Are you making money with your art? Or could you be losing out?
I recently spoke with a fine artist who indicated that he wasn't going to sell his art through galleries any more, and so he planned to reduce the retail price of his work by fifty percent. He wanted to sell his art directly to the customer, online and also at art fairs and festivals – but he had made a crucial mistake.
Clearly, he had failed to consider that he now must step into the shoes of the gallery, and take over the activities that are necessary to making sales. If a gallery acts as your representative, they provide the physical and/or online space to show your work, promotion and marketing activities, follow up and more. How did he plan to pay for his booth fees and travel to art fairs if he cut his prices in half?
Many artists have problems pricing their work, and are not quite sure whether they are actually making money. Whether you are splitting the retail price with a gallery or not, you must understand your costs to come up with a base price that assures you are profitable. Then, you can move on to actually setting a retail price.
Let's take a look at a basic pricing formula that any artist can use to be sure they are actually making money:
Overhead. Your overhead can be defined as the regular costs of your business. These may include studio rent, your power bill, phone bill, any fees connected with your art website, etc., and are generally considered a "monthly expense" item. When you come up with that figure, you can determine approximately how many pieces of art you make per month, and divide by that number. If you make different types of work, some of which are more time consuming than others, you can assign a larger portion of overhead costs to them.
If your overhead is $400 per month, and you normally make 40 pieces of art which are similar, you can apply $10 overhead cost to each piece. But if half your art is larger and takes more time, you might calculate that those should have $15 of overhead in the price, while smaller pieces have $5, for example. As you take a close look at your expenses, and what you make, it may become apparent that your overhead is a clear percentage of each work of art. I have heard of artists who calculate 15% overhead in the price of each piece of art they make, but that may not be the right percentage for you. Do the math and arrive at the number that fits.
Materials. These costs are just what they appear to be. Canvas, paint, stone, paper, clay, or whatever you use to construct your artwork. Analyze materials costs for typical pieces that you create and see if you can come up with an average cost to assign to a size or type of art – this will make it easier to calculate.
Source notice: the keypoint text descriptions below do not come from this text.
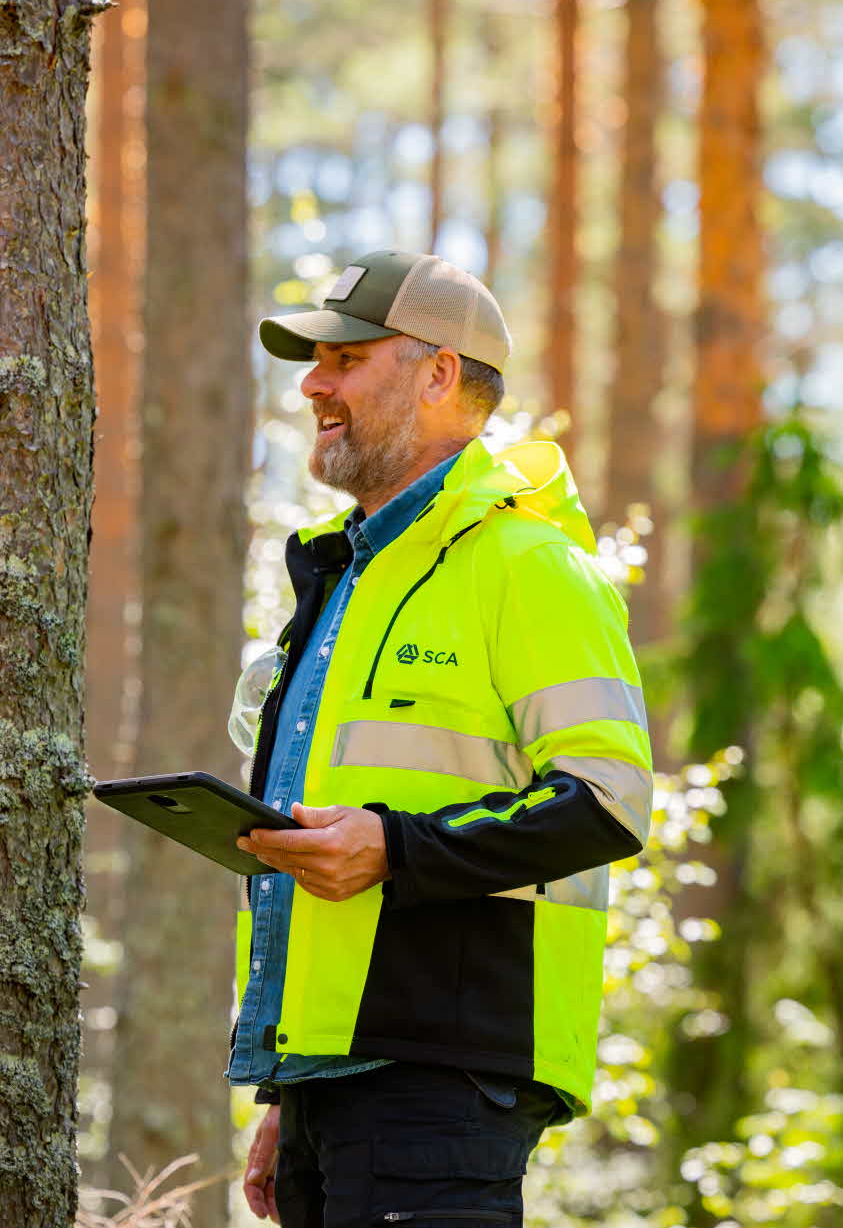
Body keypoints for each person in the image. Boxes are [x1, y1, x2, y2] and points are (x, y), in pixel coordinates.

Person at [228, 249, 653, 1226]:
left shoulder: (532, 567)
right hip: (328, 1081)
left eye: (344, 359)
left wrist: (395, 849)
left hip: (448, 1074)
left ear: (437, 375)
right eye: (313, 362)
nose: (313, 384)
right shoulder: (344, 576)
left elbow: (608, 801)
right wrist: (290, 1090)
Labor. This refers to what you are earning per hour, and you will determine this number. What would you earn if you had a "regular" job? What do you feel your time is worth? Add this number into your formula. If your calculated price ends up way too high, you may have to adjust your hourly labor cost downwards – but it will give you an idea of what you are earning.
Profit. Profit is what helps your business to run, and is not what you put into your pocket after a sale or at the end of the show day. It is money that enables your business to stay afloat, and keeps your cash flow going even through slow periods. You may use profit to take a workshop or course, buy a piece of equipment, or invest in products and services that will help you grow your small business. I suggest artists use a figure between 20% to 30% profit in their pricing formula.
Add these numbers for any given piece of art, and you will arrive at what I have termed the Bottom Line Price for that piece. This reflects the "artist's share" or amount you would receive after the 50% gallery commission is taken. If you are selling your art directly, think of this price as the 50% of the retail price you earn for making the art; the other 50% is what you pay yourself for taking over the gallery role yourself – because you must also get paid for marketing and selling your art, and cover all related expenses, such as booth fees, advertising, etc. Plus, when you are out selling your art to the public, you lose studio time, and that also has a cost.
Does this mean that the retail price of your artwork should be double the Bottom Line Price that you calculated? Not necessarily. The prices that you charge for your artwork will be determined not only by what the market will bear, but where you fit into the market, including your experience and your sales history. When you make this adjustment, you may find that your labor is worth considerably more than you think, or it may be less.
The importance of doing this exercise is to let you know where you stand with regards to the costs of making art, and what you need to charge to stay in business. If it turns out that the price you come up with is higher than what the market will bear, you may want to consider how you can reduce your costs to bring prices more in line with what you are able to charge.
One of the benefits of knowing your Bottom Line Price is that you can come to understand your costs well, and be able to set a price for your work by the square inch or square foot. This enables you to price your work quickly and accurately, or quote a commission while you are speaking with a client, knowing that you are making money and not making a wild guess.
Pricing your work for the retail marketplace at twice the Bottom Line Price means that if you do decide to work with a gallery, then your prices will remain consistent, which is important.
Once you know what it costs you to make art by using the results of this formula and your research, then you can move forward confidently knowing that you are profitable, and not losing money when you sell your artwork.